Non so perché (cioè, lo so: il mio problema con l’immaginarmi i libri molto diversi da come sono ecc) ma mi aspettavo High Fidelity fosse molto, molto diverso da come si è rivelato.
È difficile, prima di tutto, volere un po’ di bene Rob Fleming. Non è la prima volta che mi succede: però personaggi del calibro di Humbert Humbert (Nabokov, Lolita), Zeno Cosini (Svevo, La coscienza di Zeno) e Frédéric Moreau (Flaubert, L’educazione sentimentale) sono passati alla storia e vivono felici sulla mia libreria, pur essendo dei libri molto lontani da quelli a cui riservo l’appellativo di i miei preferiti, per un motivo: pur essendo ostili alla lettura, con la loro continua manipolazione del discorso – che, d’altronde, è tutto quello che abbiamo, quando leggiamo – parlavano magnificamente.

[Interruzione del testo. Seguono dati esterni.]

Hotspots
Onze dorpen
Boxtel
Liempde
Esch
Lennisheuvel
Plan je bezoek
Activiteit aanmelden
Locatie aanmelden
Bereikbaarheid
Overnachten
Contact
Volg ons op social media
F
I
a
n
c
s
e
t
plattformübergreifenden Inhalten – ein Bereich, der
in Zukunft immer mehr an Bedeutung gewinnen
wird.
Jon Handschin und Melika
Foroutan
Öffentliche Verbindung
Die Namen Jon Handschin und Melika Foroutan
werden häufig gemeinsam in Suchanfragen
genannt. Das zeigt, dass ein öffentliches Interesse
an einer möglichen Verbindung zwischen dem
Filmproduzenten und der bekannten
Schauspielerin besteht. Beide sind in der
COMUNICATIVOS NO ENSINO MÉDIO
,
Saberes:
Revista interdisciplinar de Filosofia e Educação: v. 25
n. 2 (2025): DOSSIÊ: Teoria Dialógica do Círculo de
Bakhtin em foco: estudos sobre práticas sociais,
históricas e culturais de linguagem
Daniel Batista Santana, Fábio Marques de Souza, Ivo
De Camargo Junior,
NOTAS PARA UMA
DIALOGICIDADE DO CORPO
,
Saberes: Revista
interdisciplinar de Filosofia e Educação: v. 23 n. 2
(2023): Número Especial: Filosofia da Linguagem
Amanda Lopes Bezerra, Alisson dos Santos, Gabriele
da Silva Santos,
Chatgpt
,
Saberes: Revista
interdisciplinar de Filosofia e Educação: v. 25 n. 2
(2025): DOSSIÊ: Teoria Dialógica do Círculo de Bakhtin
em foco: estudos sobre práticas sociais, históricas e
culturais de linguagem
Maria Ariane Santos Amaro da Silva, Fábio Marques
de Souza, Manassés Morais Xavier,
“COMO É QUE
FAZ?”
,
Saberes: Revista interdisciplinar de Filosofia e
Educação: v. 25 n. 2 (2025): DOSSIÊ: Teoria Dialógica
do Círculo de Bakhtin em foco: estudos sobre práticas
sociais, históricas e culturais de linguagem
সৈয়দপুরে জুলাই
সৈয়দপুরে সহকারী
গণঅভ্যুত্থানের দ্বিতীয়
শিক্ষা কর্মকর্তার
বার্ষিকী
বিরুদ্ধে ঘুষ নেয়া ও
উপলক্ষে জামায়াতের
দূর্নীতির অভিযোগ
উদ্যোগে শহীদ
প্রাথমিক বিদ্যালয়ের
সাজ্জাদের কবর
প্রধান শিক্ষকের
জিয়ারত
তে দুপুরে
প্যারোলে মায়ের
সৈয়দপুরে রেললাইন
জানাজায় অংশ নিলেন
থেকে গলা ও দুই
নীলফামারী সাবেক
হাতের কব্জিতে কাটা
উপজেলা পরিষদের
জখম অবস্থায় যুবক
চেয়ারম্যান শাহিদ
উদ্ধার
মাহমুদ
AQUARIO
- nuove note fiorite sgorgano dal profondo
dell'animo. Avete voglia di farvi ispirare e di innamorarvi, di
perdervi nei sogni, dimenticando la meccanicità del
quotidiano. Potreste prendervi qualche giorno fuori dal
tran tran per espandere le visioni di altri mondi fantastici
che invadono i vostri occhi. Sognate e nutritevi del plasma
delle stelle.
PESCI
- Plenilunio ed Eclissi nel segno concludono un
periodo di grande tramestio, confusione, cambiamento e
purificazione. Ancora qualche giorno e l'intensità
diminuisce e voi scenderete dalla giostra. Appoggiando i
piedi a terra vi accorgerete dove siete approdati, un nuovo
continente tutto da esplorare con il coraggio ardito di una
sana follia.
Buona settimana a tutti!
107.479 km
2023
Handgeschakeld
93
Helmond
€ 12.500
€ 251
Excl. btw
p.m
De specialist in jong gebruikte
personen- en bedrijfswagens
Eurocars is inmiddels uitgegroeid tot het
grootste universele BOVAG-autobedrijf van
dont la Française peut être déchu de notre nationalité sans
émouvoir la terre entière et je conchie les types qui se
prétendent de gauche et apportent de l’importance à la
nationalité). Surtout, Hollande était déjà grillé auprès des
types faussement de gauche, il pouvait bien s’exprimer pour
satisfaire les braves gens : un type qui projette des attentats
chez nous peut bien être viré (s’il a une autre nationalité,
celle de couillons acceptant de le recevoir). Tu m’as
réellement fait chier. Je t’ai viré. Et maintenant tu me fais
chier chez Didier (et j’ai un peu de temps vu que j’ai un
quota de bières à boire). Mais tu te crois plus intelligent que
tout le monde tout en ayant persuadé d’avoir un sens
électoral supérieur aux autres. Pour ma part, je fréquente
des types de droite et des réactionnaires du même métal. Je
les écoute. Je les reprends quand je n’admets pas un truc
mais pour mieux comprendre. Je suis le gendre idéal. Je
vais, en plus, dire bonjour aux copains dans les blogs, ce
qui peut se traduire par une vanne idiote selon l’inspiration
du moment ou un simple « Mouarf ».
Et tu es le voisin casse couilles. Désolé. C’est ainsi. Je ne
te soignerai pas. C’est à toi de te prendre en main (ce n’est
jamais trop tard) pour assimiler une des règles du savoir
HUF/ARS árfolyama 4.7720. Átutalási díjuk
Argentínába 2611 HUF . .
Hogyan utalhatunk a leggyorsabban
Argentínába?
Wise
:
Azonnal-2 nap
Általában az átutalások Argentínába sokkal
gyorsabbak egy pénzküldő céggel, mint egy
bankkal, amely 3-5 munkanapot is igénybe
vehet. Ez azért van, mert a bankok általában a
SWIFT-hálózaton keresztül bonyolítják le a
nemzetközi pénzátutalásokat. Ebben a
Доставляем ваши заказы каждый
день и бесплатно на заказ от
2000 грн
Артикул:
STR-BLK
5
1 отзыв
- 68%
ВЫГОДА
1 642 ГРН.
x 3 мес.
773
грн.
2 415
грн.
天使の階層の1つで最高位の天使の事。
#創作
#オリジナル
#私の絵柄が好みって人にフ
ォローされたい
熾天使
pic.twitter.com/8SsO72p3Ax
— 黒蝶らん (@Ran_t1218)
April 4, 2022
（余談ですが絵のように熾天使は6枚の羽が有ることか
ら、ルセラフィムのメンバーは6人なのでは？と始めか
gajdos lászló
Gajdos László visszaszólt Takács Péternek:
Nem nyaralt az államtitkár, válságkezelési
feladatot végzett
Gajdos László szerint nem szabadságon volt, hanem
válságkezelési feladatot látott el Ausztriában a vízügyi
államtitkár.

E, in un certo senso, è sempre stato abbastanza per riscattare la loro inettitudine: la loro vita reale non vale un millesimo della vita che costruiscono a parole, ma non ci importa. Quella inventata è altrettanto vera – e bellissima.
Rob no, mi spiace dirlo, Rob è average, in tutto. Temo che sia anche per l’improvvisa vicinanza, scongiurata negli esempi che ho fatto, dei tempi e dei modi in cui ci si immerge leggendo High Fidelity: è tutto improvvisamente normale, in questo libro, e allo stesso tempo difficilmente relatable.
Un paio di volte ho sorriso e annuito, una di sicuro mi sono commossa, ma non basta a non farmi considerare questo un libro troppo settoriale: è per amanti minuziosi e abbastanza snob della musica con il cuore spezzato che non riescono proprio a mollare il cinismo e pensano sia anche un po’ figo. Insomma, considerando quanto mi è piaciuto un romanzo breve su un vecchio generale sudamericano che aspetta nel suo piccolo paesino che gli arrivi la pensione che aspetta da quindici anni, ecco – fate un po’ voi.